Social and Psychological Support
The emotional burdens of a genetic, incurable, progressive, life-shortening, financially draining, and activity-limiting disease on patient and family are substantial. It is remarkable how well the large majority of patients and families adjust, with a very low incidence of depression. Issues that patients must face include education and vocation, marriage, reproduction, medical expenses, independent living, and anticipation of disability and death. Establishing and maintaining a positive, optimistic, yet realistic attitude are extremely important.
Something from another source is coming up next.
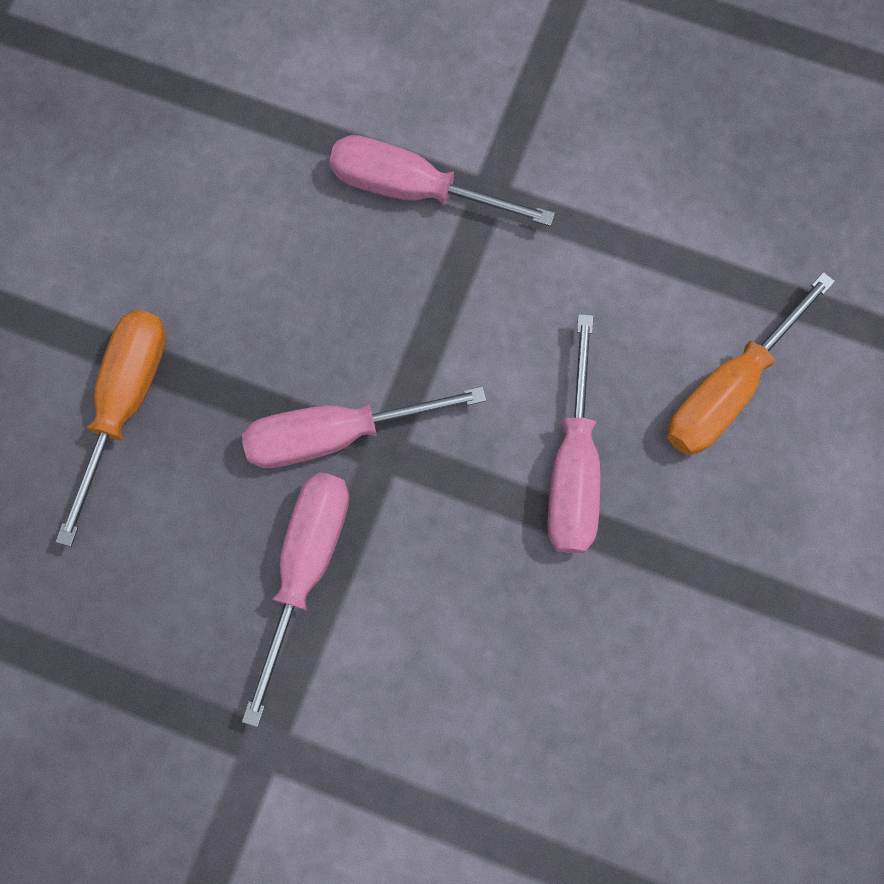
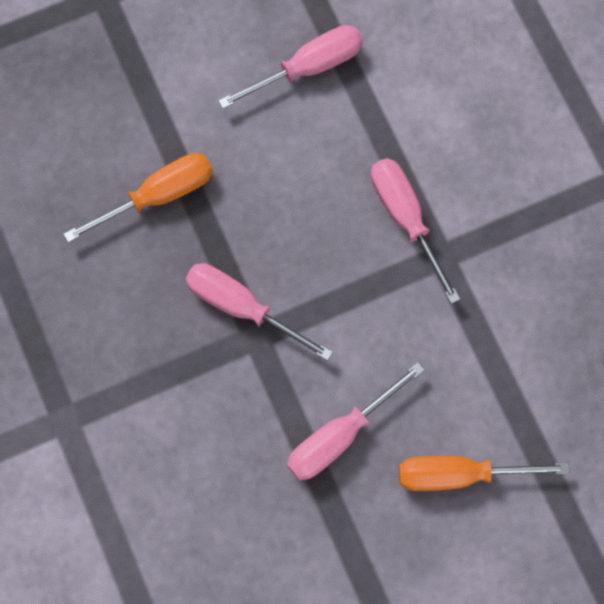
camera: 45 degrees right, 0 degrees up
pink screwdriver [242,472,349,727] -> pink screwdriver moved to [218,25,363,109]

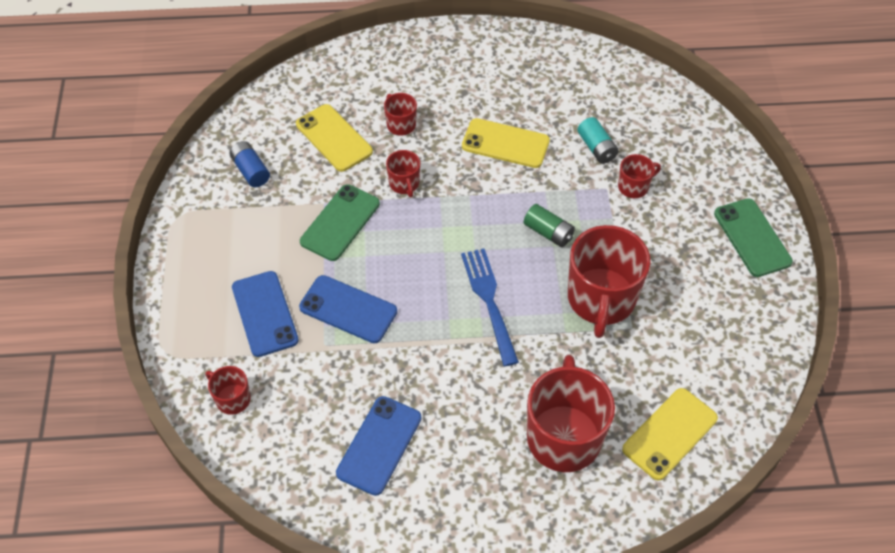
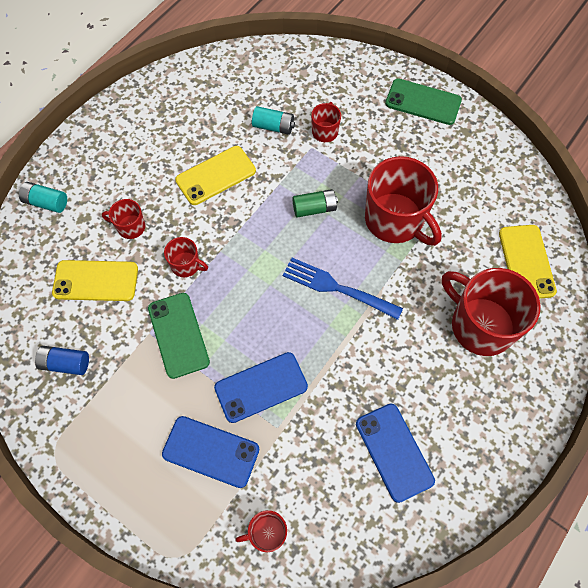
camera: 50 degrees left, 10 degrees up
none -> turquoise battery [19,182,67,213]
These goals are attainable, especially if the primary physician shares this attitude and maintains a close, supportive relationship with the patient and family. Knowledge of the tremendously improved prognosis over the past decades facilitates such an attitude. High-quality CF centers provide appropriate social work and psychological support resources such that access to these resources is ensured when needed.
OUTCOMES
Institution of specialized CF centers and comprehensive aggressive treatment programs beginning in the 1950s has improved the prognosis tremendously. Projected national median survival was 10.6 years in 1966, 20 years in 1981, and 37 years in 2006. It is important to note that these advances in survival have not resulted entirely from major conceptual breakthroughs or new classes of antibiotics but mostly from the adoption of aggressive treatment programs that emphasize daily attention to the complex details of CF care. There are currently many CF patients in their 30s and 40s with excellent lung function, and in 2008, 43% of CF patients in the United States were 18 years old or older. Survival probably depends on several factors, including inherent severity of the disease, determined in part by genotype; aggressiveness of the treatment program as prescribed by the physician and carried out by the patient and family; and some degree of chance, especially concerning contact with various bacterial and viral pathogens. Exposure to cigarette smoke speeds pulmonary decline. In general, the survival of male patients is better than that of females. Recently, survival has been shown to be closely correlated with physical fitness, as measured during an exercise test, with fitness being a stronger correlate of survival than even pulmonary function. Perhaps most importantly, long-term prognosis may depend on the timing of diagnosis and the institution of treatment. Several studies indicate that those CF patients who are diagnosed early and who begin an aggressive treatment program before the onset of significant pulmonary damage have significantly better pulmonary function and survival than those discovered and treated only after considerable pulmonary tissue has been lost.